Quand je relis mes derniers textes, j'ai souvent cette impression très étrange que... c'est tellement bon que j'ai l'impression que ça a été écrit par un autre. Avant, quand je me relisais, au bout d'un moment j'en venais à me dire "oui, ok, il y a de bonnes choses, mais...".
C'est comme si, depuis quelque temps, une muse avait décidé de me souffler ce que je dois écrire.
En général, le matin, je me relis, et je trouve toujours des petites choses à améliorer. Des incises à préciser, des virgules à ajouter, des répétitions à éviter, des formulations à clarifier... Et là, je sais, sans conteste, que c'est moi qui pilote.
Mais l'après-midi, je suis dans la phase création et c'est totalement différent.
J'ai décidé de me mettre devant mon traitement de texte à 14h. Comme je suis une rebelle, la plupart du temps, il est au moins 14h30 quand j'y reviens. Là, je pousse un grand soupir en me demandant ce que je vais raconter. Comme rien ne vient, je me réfugie sur mes réseaux sociaux, et le temps passe...
Vers 15h30, j'en suis toujours à me dire que je suis une fraude, que je suis naze. Particulièrement en début de semaine. En ce moment, je bute particulièrement sur l'usage du plus que parfait et j'en viens à m'interroger sur ma prétention à écrire des romans alors que je ne maîtrise même pas ce basique.
Sauf que, je sais, au fond de moi, que tout ça va se débloquer vers 16h, comme par magie.
Je vais lancer une phrase, et là, mon cerveau, ma muse, la magie - appelez ça comme vous voudrez-, va se mettre à fonctionner et ça peut aller jusqu'à une frénésie difficile à arrêter.
"Et là bam, je lui fais faire ça, et puis elle dit ça et pif l'autre, elle réagit comme ça. Il suffit que je l'amène comme ça. Allez, je fonce, je m'occuperai des détails plus tard. Plus que parfait ou passé composé? Plus que parfait, évidemment!"
Et le récit se déroule, naturellement, de façon logique, cohérente. Évidente. Mes personnages s'agitent comme s'ils étaient réels. Je suis le vague plan que j'avais en tête au départ, et je l'habille de multiples détails, je le change, je le peaufine, je l'affine, et j'y prends un énorme plaisir.
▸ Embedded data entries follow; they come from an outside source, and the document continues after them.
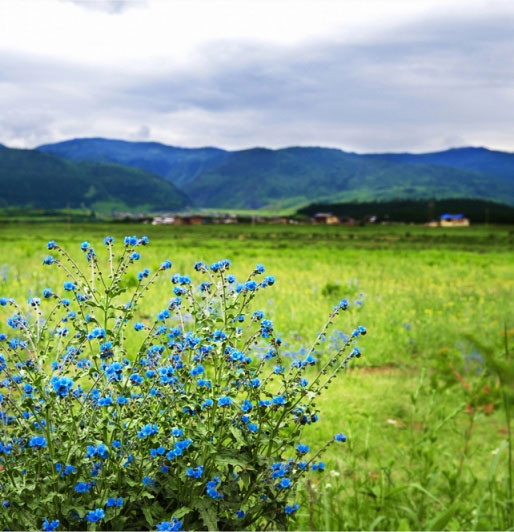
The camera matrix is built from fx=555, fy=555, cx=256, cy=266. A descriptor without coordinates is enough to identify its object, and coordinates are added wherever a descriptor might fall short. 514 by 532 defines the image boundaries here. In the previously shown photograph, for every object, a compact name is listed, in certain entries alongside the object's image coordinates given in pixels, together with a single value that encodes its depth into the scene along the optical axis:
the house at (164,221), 134.10
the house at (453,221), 125.25
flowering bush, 2.39
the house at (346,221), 136.75
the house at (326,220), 141.48
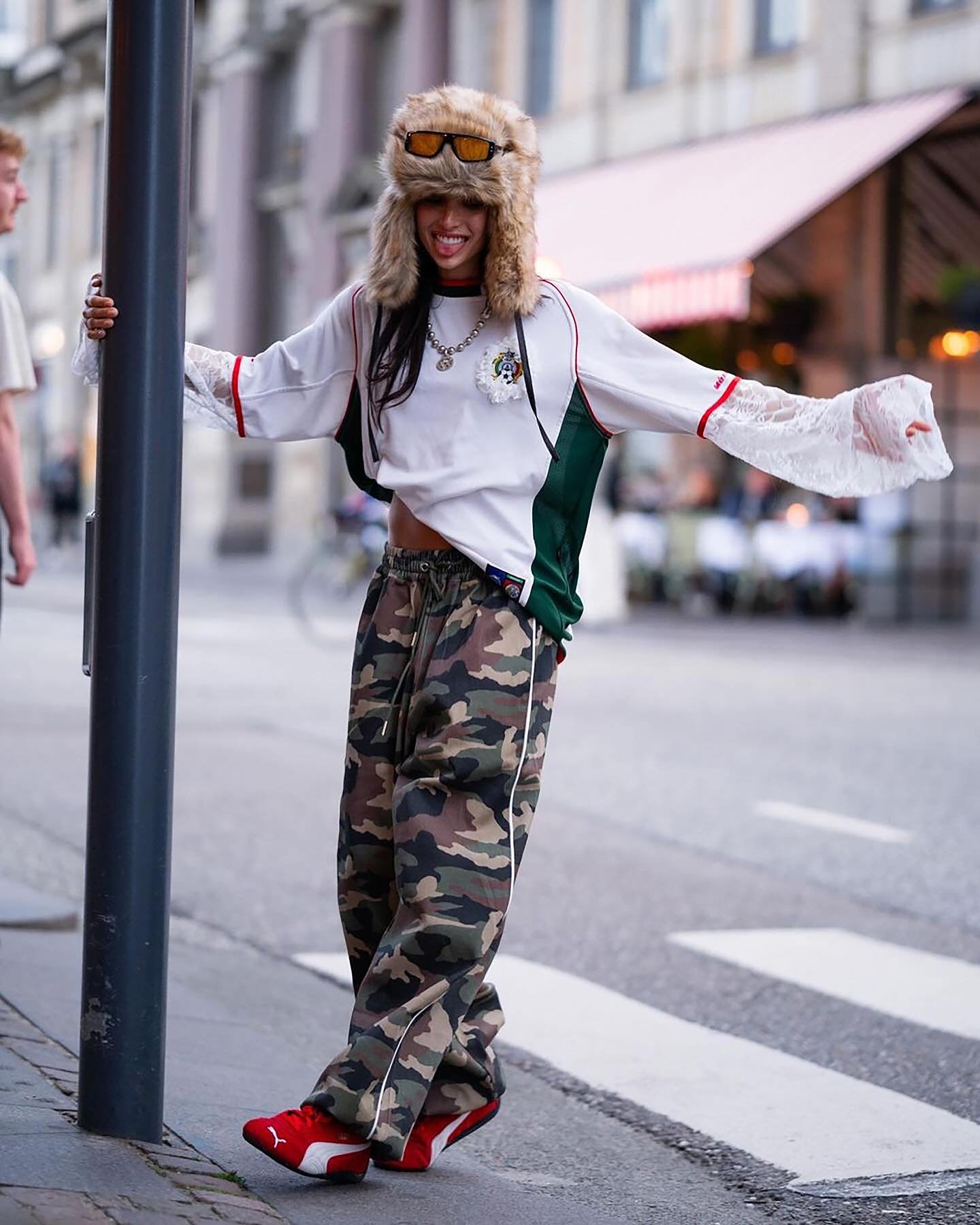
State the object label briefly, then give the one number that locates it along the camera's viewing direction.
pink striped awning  20.33
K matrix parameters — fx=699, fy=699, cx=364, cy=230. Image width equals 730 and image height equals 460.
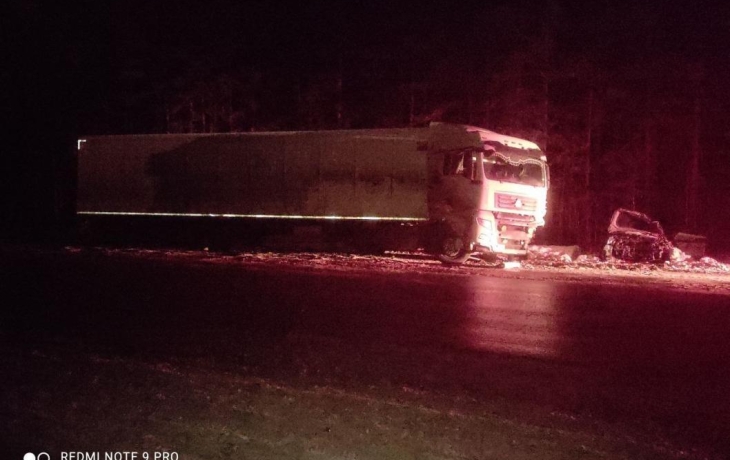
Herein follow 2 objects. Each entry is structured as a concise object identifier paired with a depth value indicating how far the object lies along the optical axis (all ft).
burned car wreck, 71.72
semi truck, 64.80
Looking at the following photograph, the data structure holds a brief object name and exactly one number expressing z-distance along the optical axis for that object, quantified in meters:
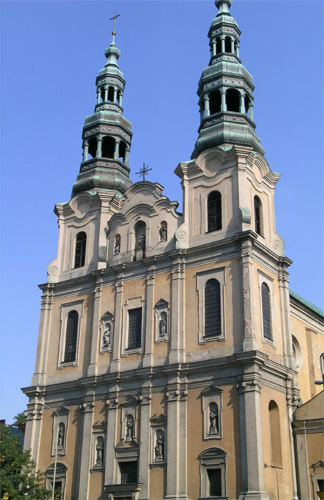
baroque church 27.75
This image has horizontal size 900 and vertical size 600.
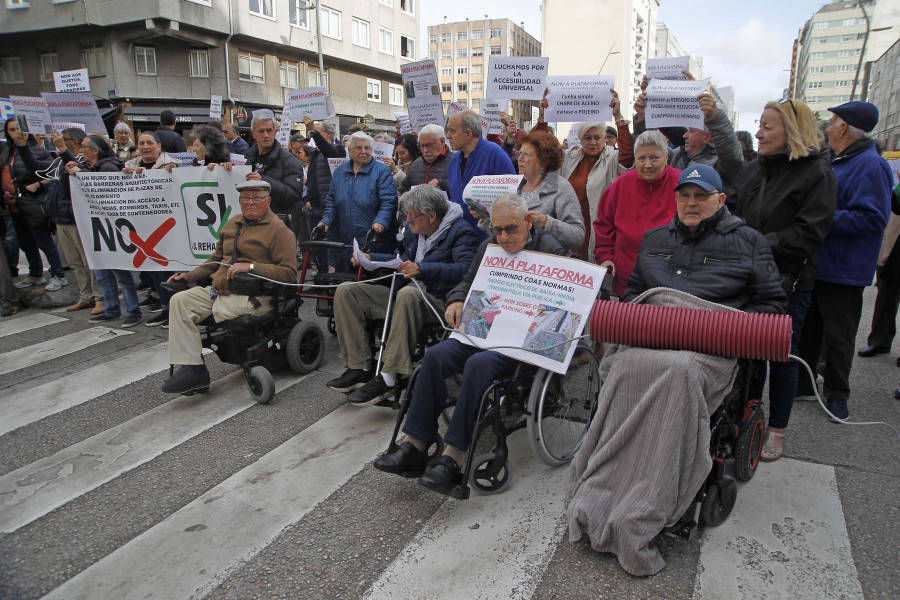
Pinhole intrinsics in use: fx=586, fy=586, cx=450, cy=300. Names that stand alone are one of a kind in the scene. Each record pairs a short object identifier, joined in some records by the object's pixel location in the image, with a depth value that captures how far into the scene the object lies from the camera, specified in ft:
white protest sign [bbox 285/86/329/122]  29.22
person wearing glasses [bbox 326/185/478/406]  13.30
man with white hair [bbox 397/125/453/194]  19.63
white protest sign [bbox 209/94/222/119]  36.55
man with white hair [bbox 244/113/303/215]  20.75
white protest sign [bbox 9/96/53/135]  29.45
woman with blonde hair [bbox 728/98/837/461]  11.35
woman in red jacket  13.08
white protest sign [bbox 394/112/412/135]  35.42
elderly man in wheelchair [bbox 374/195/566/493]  10.13
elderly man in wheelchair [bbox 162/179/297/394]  14.82
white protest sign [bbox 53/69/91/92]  33.83
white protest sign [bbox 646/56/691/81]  18.16
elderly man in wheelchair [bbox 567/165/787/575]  8.41
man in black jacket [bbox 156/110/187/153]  28.45
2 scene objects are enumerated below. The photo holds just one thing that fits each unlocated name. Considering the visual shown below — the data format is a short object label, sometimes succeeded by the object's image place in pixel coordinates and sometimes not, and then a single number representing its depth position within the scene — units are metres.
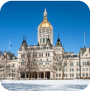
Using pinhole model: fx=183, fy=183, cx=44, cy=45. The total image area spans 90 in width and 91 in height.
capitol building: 93.12
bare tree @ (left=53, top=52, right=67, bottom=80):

Je pense à mon lecteur, en permanence, je joue avec lui, je lui glisse du deuxième voire du troisième degré, je le prends par la main et je l'amène dans mon univers. De temps en temps, je lui balance une petite phrase pour le faire marrer, ou lui occuper la tête pendant ses insomnies, mais surtout pour qu'il reste bien éveillé parce que sinon il risque de rater un passage important.
J'essaie de l'inciter à relire mon bouquin, parce qu'à la première lecture, tu passes à côté de l'essentiel. Cette petite phrase, rigolote parce qu'elle semble hors contexte, absurde, ironique, si, en fait, il fallait la prendre au 1er degré, en reculant d'un pas pour considérer les personnages autrement, comme des symboles?
Ça mouline sans que je m'en rende compte et j'ai l'impression d'écrire une histoire qui existait déjà, avant, dans une autre dimension. Simplement, je l'arrange avec mes mots et ce foutu plus que parfait, mes références, mon existence, ma personnalité qui se révèle à moi en même temps.
En écrivant l'histoire de personnages fictifs, j'écris ma propre histoire. Mise en abyme.
Il faut que je relise Borgès. Encore.